Borago officinalis produces small blue star-shaped edible flowers.  There is also a white flowering borage.  Flowers can be used in salads, decorative garnishes and Pimm’s.  Some people eat young leaves too, which are said to be cucumber-flavoured, but the leaves are ‘hairy’ (similar to lungwort), so I stick to nibbling on the flowers.
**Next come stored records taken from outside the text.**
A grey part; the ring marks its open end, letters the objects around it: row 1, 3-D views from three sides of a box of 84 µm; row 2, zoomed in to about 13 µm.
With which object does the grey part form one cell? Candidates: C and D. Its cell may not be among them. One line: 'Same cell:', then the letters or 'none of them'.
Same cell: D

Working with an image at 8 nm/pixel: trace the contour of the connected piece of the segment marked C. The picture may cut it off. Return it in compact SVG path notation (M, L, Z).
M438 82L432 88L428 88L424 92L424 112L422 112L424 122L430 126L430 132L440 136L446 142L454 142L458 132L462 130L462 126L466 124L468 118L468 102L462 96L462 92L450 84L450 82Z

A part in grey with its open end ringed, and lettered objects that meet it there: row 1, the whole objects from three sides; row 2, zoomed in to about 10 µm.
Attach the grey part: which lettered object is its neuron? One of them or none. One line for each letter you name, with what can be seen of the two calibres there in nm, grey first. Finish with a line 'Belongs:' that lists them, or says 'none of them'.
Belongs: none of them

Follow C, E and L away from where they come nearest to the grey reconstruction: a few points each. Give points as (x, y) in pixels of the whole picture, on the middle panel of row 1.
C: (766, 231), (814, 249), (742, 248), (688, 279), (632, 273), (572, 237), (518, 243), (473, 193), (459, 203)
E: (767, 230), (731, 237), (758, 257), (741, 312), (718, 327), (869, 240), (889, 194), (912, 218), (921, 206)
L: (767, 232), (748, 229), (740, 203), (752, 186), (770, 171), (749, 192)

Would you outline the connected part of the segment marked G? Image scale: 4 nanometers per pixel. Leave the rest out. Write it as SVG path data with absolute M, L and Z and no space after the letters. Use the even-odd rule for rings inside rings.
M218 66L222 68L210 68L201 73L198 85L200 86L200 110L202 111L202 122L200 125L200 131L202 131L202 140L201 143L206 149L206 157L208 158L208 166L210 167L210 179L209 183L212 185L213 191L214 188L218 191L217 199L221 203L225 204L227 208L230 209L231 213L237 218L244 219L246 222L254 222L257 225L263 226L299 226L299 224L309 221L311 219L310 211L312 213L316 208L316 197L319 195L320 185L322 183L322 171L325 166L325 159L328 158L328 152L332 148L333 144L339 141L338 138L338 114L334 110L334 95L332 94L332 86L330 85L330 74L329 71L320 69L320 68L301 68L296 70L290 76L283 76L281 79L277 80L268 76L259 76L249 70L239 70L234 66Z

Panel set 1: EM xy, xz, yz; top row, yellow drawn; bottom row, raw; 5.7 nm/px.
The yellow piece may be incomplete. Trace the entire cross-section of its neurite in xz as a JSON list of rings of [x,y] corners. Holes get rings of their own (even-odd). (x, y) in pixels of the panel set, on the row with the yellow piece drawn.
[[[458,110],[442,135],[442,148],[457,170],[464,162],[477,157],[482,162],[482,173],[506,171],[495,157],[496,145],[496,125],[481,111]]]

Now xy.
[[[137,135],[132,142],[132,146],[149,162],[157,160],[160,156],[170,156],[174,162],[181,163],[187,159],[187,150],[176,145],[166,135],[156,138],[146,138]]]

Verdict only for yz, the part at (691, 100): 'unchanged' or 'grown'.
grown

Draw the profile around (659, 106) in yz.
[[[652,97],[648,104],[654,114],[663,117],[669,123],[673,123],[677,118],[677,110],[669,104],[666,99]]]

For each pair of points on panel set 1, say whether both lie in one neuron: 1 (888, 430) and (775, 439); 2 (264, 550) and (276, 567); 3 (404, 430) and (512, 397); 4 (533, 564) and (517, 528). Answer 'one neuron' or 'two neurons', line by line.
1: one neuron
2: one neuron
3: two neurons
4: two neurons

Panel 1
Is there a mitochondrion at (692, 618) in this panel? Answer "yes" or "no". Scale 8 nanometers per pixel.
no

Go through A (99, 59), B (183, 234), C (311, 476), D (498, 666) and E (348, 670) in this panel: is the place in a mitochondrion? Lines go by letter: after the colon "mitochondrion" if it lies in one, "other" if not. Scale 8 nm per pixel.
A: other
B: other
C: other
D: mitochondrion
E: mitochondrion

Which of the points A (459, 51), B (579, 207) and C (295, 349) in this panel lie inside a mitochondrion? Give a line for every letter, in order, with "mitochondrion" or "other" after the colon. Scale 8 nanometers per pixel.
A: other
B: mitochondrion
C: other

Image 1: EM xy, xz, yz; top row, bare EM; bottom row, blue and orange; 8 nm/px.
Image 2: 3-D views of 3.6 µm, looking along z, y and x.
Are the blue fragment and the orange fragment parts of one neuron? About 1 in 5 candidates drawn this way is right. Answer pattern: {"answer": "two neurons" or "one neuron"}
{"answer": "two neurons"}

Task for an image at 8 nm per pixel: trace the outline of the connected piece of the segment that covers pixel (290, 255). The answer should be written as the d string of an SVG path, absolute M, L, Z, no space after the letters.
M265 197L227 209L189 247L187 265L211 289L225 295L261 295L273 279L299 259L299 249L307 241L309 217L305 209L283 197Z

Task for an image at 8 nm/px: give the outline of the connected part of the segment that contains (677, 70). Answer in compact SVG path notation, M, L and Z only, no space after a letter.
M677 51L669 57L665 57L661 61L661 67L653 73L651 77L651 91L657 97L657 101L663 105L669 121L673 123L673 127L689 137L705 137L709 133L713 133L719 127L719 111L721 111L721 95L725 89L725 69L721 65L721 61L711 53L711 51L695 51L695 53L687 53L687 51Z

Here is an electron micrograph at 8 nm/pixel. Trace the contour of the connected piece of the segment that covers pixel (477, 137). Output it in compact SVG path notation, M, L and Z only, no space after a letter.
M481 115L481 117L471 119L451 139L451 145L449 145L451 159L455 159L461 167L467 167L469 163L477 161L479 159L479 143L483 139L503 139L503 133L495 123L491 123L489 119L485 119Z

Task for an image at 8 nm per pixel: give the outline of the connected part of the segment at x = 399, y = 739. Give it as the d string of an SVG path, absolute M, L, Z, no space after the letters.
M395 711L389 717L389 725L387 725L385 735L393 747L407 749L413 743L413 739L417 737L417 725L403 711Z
  • Grow from seed from May to July.
  • Prefers full sun and well-drained, light acidic soil.  Sandy.
  • Can grow up to 60 cm high and spreads 80cm.
  • Flowers from June to October
  • Prune from August to September.
  • Its rough, hairy leaves are edible and have a light, cucumber-like taste.  The white flowers are also edible and add an unusual touch to summer salads!  
  • Borage is said to grow easily in all soils, although the plant prefers lighter, more acidic soils.
  • As with many herbs, it can be slightly invasive if left unchecked, so cut the plant back fairly hard after flowering.
  • Bees love borage!



Bee on white borage at the allotment, early May 2020.

Interesting random facts

  • Borage has a long and interesting history in English gardens. Shakespeare’s plays mention borage as a herb ‘for courage’ and even today it is brewed into a tea said to alleviate a wide range of ailments.
  • Jane Austen and her sisters grew borage in their cottage garden.  They were adept gardeners and grew plants for a range of culinary and medicinal uses.
  • The distinctive purple/blue five-pointed star-shaped flowers feature regularly in medieval tapestries and embroidered fabrics.